Para Fábrega la propuesta del ministro le hace correr un serio riesgo a la Presidenta: “Si Cristina sigue sus consejos se puede poner la economía de cabeza.” En el Central hay informes que indican que hoy una baja abrupta de las tasas reactivaría la corrida cambiaria y la fuga de capitales.
Pero el ministro decidió avanzar con la embestida ya que el banquero está débil en el reducido entorno de Cristina, donde hoy Kicillof manda.
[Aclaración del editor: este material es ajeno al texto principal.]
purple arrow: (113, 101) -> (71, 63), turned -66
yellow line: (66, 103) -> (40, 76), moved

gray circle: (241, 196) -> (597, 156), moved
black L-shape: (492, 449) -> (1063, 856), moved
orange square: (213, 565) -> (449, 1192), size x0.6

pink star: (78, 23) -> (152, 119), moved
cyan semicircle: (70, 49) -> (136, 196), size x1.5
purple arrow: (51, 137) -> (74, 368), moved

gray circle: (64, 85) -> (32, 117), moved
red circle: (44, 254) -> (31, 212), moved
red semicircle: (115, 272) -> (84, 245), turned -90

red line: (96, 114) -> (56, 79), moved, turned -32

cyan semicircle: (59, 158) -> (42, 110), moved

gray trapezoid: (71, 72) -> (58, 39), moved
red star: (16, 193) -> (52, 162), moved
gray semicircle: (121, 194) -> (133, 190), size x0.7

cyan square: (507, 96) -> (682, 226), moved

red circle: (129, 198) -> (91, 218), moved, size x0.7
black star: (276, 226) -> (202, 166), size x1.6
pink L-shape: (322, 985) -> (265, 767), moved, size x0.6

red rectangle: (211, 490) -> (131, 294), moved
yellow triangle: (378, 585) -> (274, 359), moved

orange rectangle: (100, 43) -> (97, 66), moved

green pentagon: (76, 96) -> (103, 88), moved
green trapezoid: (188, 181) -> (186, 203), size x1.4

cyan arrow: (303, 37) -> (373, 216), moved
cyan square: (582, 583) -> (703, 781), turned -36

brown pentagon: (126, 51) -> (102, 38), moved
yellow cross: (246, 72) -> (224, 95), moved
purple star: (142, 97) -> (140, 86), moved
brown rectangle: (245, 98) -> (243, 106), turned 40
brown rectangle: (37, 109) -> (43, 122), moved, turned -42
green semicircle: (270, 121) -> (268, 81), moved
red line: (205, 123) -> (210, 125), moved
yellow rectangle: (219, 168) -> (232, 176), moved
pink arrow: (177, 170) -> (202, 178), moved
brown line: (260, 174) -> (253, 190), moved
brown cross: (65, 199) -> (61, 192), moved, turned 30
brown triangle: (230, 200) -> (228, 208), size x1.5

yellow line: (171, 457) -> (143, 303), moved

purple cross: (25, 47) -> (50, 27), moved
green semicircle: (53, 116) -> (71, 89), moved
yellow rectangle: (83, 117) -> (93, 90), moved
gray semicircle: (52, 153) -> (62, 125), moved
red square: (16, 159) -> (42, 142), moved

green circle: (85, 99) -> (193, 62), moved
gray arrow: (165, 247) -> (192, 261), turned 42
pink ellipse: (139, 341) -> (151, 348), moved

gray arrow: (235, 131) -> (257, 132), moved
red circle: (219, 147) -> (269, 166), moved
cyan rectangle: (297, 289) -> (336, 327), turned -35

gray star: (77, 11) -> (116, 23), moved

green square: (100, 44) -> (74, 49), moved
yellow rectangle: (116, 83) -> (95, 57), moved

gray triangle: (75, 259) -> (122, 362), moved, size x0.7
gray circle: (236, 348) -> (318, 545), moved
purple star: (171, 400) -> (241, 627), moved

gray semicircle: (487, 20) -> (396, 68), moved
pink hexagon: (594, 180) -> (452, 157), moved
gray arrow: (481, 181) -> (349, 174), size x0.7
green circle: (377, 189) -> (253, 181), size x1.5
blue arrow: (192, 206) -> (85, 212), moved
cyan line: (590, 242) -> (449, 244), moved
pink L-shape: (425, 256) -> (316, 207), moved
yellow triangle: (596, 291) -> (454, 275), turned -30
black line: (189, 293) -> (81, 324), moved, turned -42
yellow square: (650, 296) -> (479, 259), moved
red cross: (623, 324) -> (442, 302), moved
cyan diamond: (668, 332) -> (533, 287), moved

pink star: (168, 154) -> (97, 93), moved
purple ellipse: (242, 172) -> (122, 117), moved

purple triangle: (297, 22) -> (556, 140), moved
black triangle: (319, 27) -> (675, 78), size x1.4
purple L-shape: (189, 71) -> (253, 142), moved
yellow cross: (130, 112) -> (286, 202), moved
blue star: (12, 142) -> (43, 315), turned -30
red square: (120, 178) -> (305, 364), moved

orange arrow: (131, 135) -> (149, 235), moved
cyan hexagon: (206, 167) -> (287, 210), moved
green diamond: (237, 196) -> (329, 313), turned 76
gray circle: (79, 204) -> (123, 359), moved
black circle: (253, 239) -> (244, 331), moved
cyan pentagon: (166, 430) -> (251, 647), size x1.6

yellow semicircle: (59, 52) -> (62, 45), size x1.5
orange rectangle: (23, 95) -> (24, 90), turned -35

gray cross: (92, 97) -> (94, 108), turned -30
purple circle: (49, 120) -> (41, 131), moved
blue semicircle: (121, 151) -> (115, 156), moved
Según informa Marcelo Bonelli en el diario 'Clarín', el propio ministro blanqueó su plan ante sus íntimos y fue Fábrega quien se lo comunicó secretamente a un puñado de banqueros. Entre ellos a Claudio Cesario, Jorge Brito y Gabriel Martino. Lo hizo el último viernes, después de que presentara su dimisión, la cual fue rechazada por Cristina, y horas antes de tomarse un avión a Mendoza, donde fue a enfriar la “calentura” que le había provocado la abrupta desautorización de la Presidenta por la negociación de los fondos buitre.
Fábrega puso un plazo y confió una estrategia: “Voy a esperar 20 días, y si las cosas no cambian me haré unos chequeos y renunciaré por enfermedad.” La cuestión generó alerta en los banqueros. El miércoles recibió el apoyo de Gabriel Ribisich, del Citibank y de Enrique Cristofani, del Santander. Tanto los bancos extranjeros de ABA como los nacionales de Adeba le pidieron que se quede en el cargo y que resista. Jorge Brito lo afirmó en privado durante la última reunión de Adeba: “Fábrega representa la cuota de racionalidad económica que queda en el entorno de la Presidenta.” Los banqueros tienen en su poder un informe reservado, que refleja serios desajuste en la economía, al margen del efecto del default selectivo.